The reason I really love Robin's performance in Death to Smoochy is because if you knew him in real life, he's a lot like that, and he fits the role perfectly.

He's actually a good family friend of mine, I met him when I was really little and I remember him being this really silly guy my parents knew and then as I got older I realized who he was and thought that was really cool that we know him.

Out Of Jersey said...

I agree that we are on a major overload of inspiration, but what other options do we have? quite frankly I enjoy dark comedies.

And I got a question for you. A co-worker and i were wondering if there were ever a movie where the bad guy wins and the good guy loses? I can think of one.

RC said...

wow jeff, i guess that means you were hitting info overload pretty early on...scary :-)

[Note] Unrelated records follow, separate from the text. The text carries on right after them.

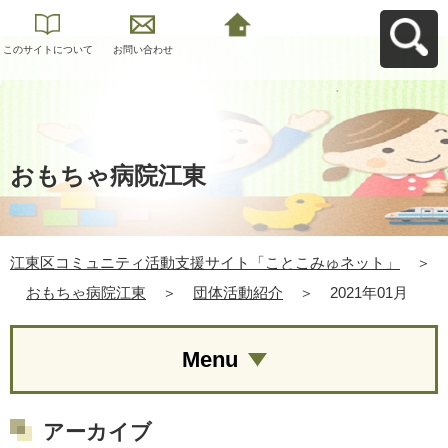
このサイトについて
お問い合わせ
江東区コミュニティ
活動支援サイト「こ
とこみゅネット」へ
戻る
おもちゃ病院江東
江東区コミュニティ活動支援サイト「ことこみゅネット」
＞
おもちゃ病院江東
＞
団体活動紹介
＞
2021年01月
Menu
アーカイブ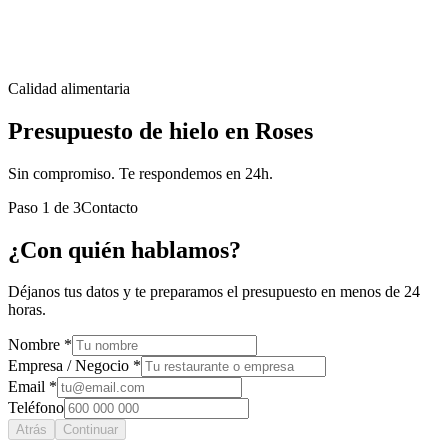
Calidad alimentaria
Presupuesto de hielo en Roses
Sin compromiso. Te respondemos en 24h.
Paso
1
de
3
Contacto
¿Con quién hablamos?
Déjanos tus datos y te preparamos el presupuesto en menos de 24
horas.
Nombre *
Empresa / Negocio *
Email *
Teléfono
Atrás
Continuar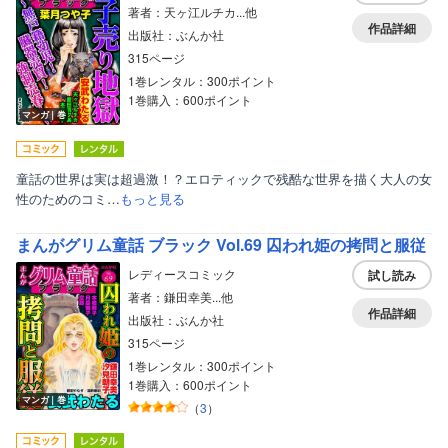
著者：天ヶ江ルチカ...他
作品詳細
出版社：ぶんか社
315ページ
1巻レンタル：300ポイント
1巻購入：600ポイント
マンガ｜巻
童話の世界は実は超過激！？エロティックで残酷な世界を描く大人の女
性のためのコミ…
もっと見る
まんがグリム童話 ブラック Vol.69 囚われ姫の拷問と服従
レディースコミック
試し読み
著者：鎌田幸美...他
作品詳細
出版社：ぶんか社
315ページ
1巻レンタル：300ポイント
1巻購入：600ポイント
マンガ｜巻
（
3
）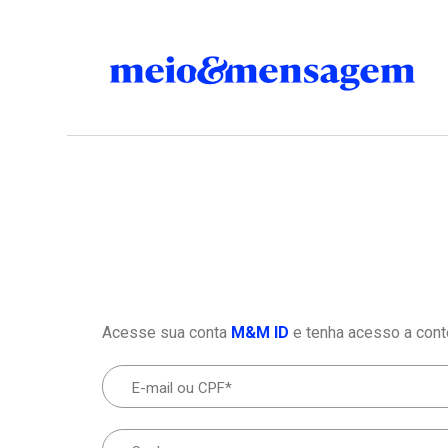
Acesse sua conta
M&M ID
e tenha acesso a cont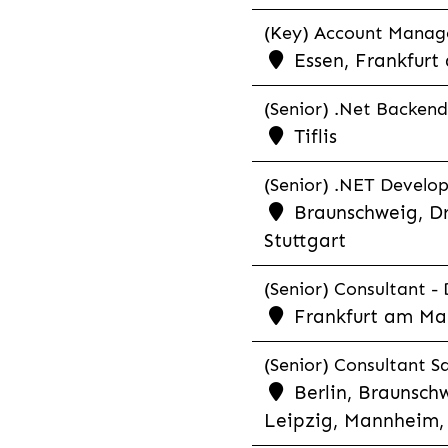
(Key) Account Manager
Essen, Frankfurt
(Senior) .Net Backend
Tiflis
(Senior) .NET Develop
Braunschweig, Dr
Stuttgart
(Senior) Consultant - 
Frankfurt am Ma
(Senior) Consultant Sa
Berlin, Braunschw
Leipzig, Mannheim, 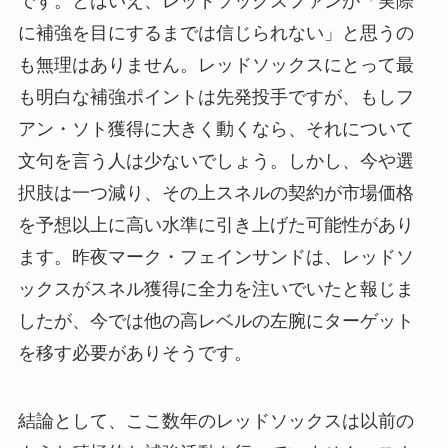
です。とはいえ、レッドソックスファンが「実際
に補強を目にするまでは信じられない」と思うの
も無理はありません。レッドソックスにとって最
も明白な補強ポイントは先発投手ですが、もしフ
アン・ソト獲得に大きく動くなら、それについて
文句を言う人は少ないでしょう。しかし、今や選
択肢は一つ減り、その上スネルの契約が市場価格
を予想以上に高い水準に引き上げた可能性があり
ます。昨夜マーク・フェインサンドは、レッドソ
ックスがスネル獲得に全力を注いでいたと報じま
したが、今では他の高レベルの左腕にターゲット
を移す必要がありそうです。
結論として、ここ数年のレッドソックスは以前の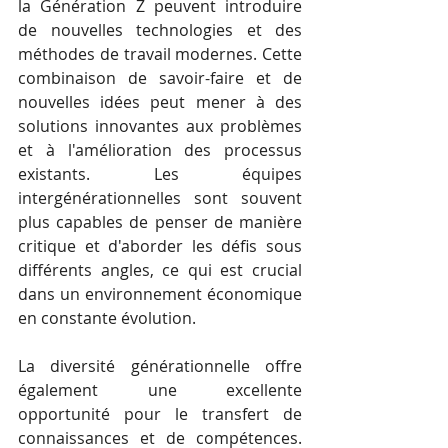
la Génération Z peuvent introduire 
de nouvelles technologies et des 
méthodes de travail modernes. Cette 
combinaison de savoir-faire et de 
nouvelles idées peut mener à des 
solutions innovantes aux problèmes 
et à l'amélioration des processus 
existants. Les équipes 
intergénérationnelles sont souvent 
plus capables de penser de manière 
critique et d'aborder les défis sous 
différents angles, ce qui est crucial 
dans un environnement économique 
en constante évolution.
La diversité générationnelle offre 
également une excellente 
opportunité pour le transfert de 
connaissances et de compétences. 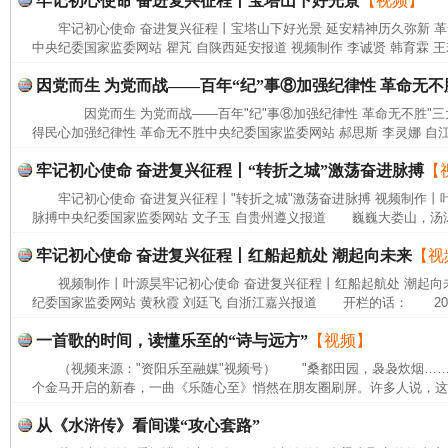
牢记初心使命 奋进复兴征程丨宝塔山下好光景
【视频】
牢记初心使命 奋进复兴征程丨宝塔山下好光景 延安精神历久弥新 
中央纪委国家监委网站 瞿芃 自陕西延安报道 视频制作 李诚贤 韩育霖 王
因党而生 为党而战——百年“纪”事⑧加强纪律性 革命无不
因党而生 为党而战——百年"纪"事⑧加强纪律性 革命无不胜"三
得民心加强纪律性 革命无不胜中央纪委国家监委网站 郝思斯 李灵娜 自江
牢记初心使命 奋进复兴征程丨“转折之城”激荡奋进脉搏
【
牢记初心使命 奋进复兴征程丨"转折之城"激荡奋进脉搏 视频制作丨叶
脉搏中央纪委国家监委网站 文子玉 自贵州遵义报道 巍巍大娄山，汤汤
牢记初心使命 奋进复兴征程丨红船起航处 潮起向未来
【视
视频制作丨叶源昊牢记初心使命 奋进复兴征程丨红船起航处 潮起向
纪委国家监委网站 黄秋霞 刘廷飞 自浙江嘉兴报道 开栏的话： 202
一首歌的时间，读懂乐至的“诗与远方”
【视频】
（视频来源："资阳乐至融媒"视频号） "桑都田园，袅袅炊烟…
个金马开启的新春，一曲《乐随心至》悄然在朋友圈刷屏。许多人说，这首
从《水浒传》看间谍“攻心套路”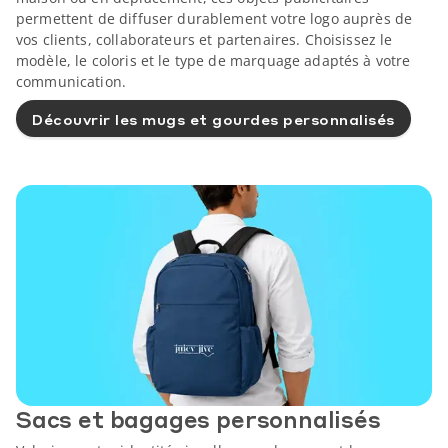
permettent de diffuser durablement votre logo auprès de
vos clients, collaborateurs et partenaires. Choisissez le
modèle, le coloris et le type de marquage adaptés à votre
communication.
Découvrir les mugs et gourdes personnalisés
Sacs et bagages personnalisés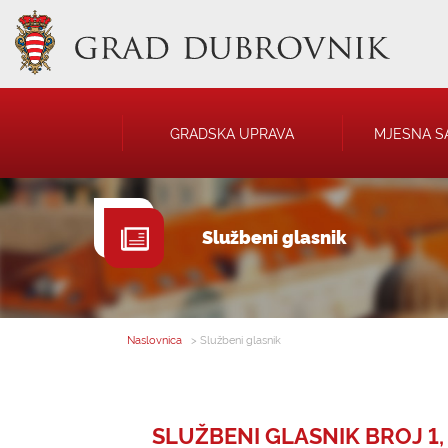
GRADSKA UPRAVA
MJESNA S
GRADONAČELNIK
NATJEČAJI
Službeni glasnik
GRADSKO VIJEĆE
JAVNA OBJAVA
UPRAVNA TIJELA
USTANOVE
SAVJET MLADIH
KOMUNALNA I
DRUŠTVA
Naslovnica
> Službeni glasnik
SLUŽBENI GLASNIK BROJ 1, 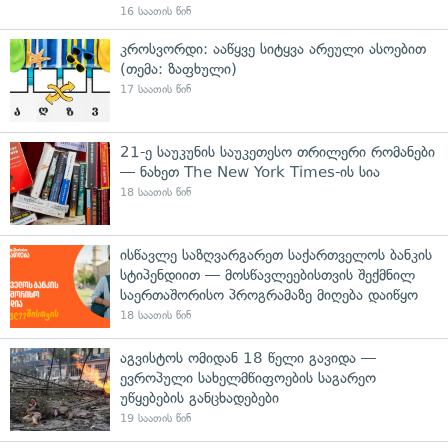
16 საათის წინ
კროსვორდი: ააწყვე სიტყვა არეული ასოებით
(თემა: ზაფხული)
17 საათის წინ
21-ე საუკუნის საუკეთესო თრილერი რომანები
— ნახეთ The New York Times-ის სია
18 საათის წინ
ისწავლე საზღვარგარეთ საქართველოს ბანკის
სტიპენდიით — მოსწავლეებისთვის შექმნილ
საერთაშორისო პროგრამაზე მიღება დაიწყო
18 საათის წინ
აგვისტოს ომიდან 18 წელი გავიდა —
ევროპული სახელმწიფოების საგარეო
უწყებების განცხადებები
19 საათის წინ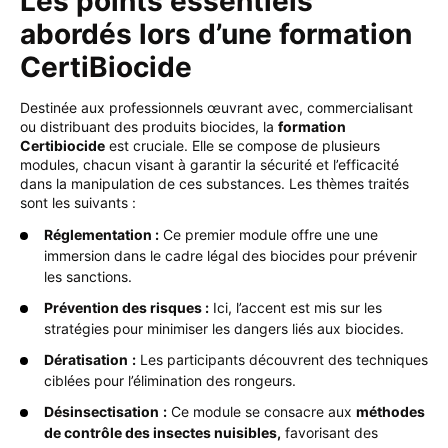
Les points essentiels
abordés lors d’une formation
CertiBiocide
Destinée aux professionnels œuvrant avec, commercialisant
ou distribuant des produits biocides, la
formation
Certibiocide
est cruciale. Elle se compose de plusieurs
modules, chacun visant à garantir la sécurité et l’efficacité
dans la manipulation de ces substances. Les thèmes traités
sont les suivants :
Réglementation :
Ce premier module offre une une
immersion dans le cadre légal des biocides pour prévenir
les sanctions.
Prévention des risques :
Ici, l’accent est mis sur les
stratégies pour minimiser les dangers liés aux biocides.
Dératisation
:
Les participants découvrent des techniques
ciblées pour l’élimination des rongeurs.
Désinsectisation
:
Ce module se consacre aux
méthodes
de contrôle des insectes nuisibles,
favorisant des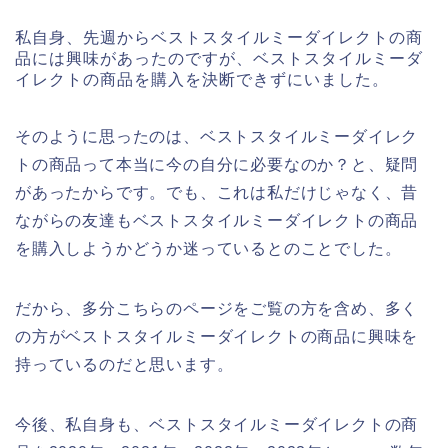
私自身、先週からベストスタイルミーダイレクトの商
品には興味があったのですが、ベストスタイルミーダ
イレクトの商品を購入を決断できずにいました。
そのように思ったのは、ベストスタイルミーダイレク
トの商品って本当に今の自分に必要なのか？と、疑問
があったからです。でも、これは私だけじゃなく、昔
ながらの友達もベストスタイルミーダイレクトの商品
を購入しようかどうか迷っているとのことでした。
だから、多分こちらのページをご覧の方を含め、多く
の方がベストスタイルミーダイレクトの商品に興味を
持っているのだと思います。
今後、私自身も、ベストスタイルミーダイレクトの商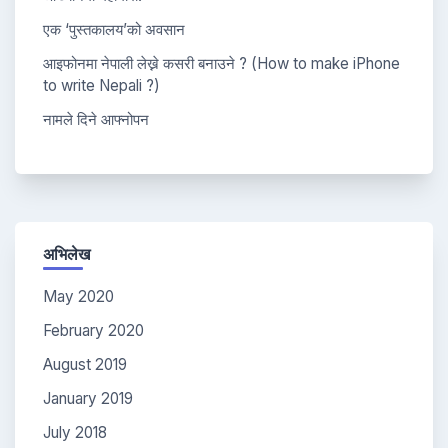
एक ‘पुस्तकालय’को अवसान
आइफोनमा नेपाली लेख्ने कसरी बनाउने ? (How to make iPhone
to write Nepali ?)
नामले दिने आफ्नोपन
अभिलेख
May 2020
February 2020
August 2019
January 2019
July 2018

paula, i agree God's kingdom is/can only be experienced on this earth with others.

mercurie, you're right the transformation he experiences in what dreams may come is significant, and as you say it impacts his own life, and in a spiritual sense deeply impacts the eternity that he and his wife experience.

ak, anthony can antagonize me all day...bring it on!

joemeow...i don't know what to think...robin williams is most like his death to smootchy character???? that's cool you know him.

cube, as far as good guy, bad guy stuff...it just depends on how you look at it. Think about the two versions of Oceans 11. In the original version it was a good ending when the rat pack got in trouble at the end of their heist (they were committing a crime) and so in essence the bad guys lost. but in the modern retailing the "bad guys" are who a modern audience is rooting for, and in essence they win when they are not caught at the end of the heist. But in reality...didn't the bad guys win?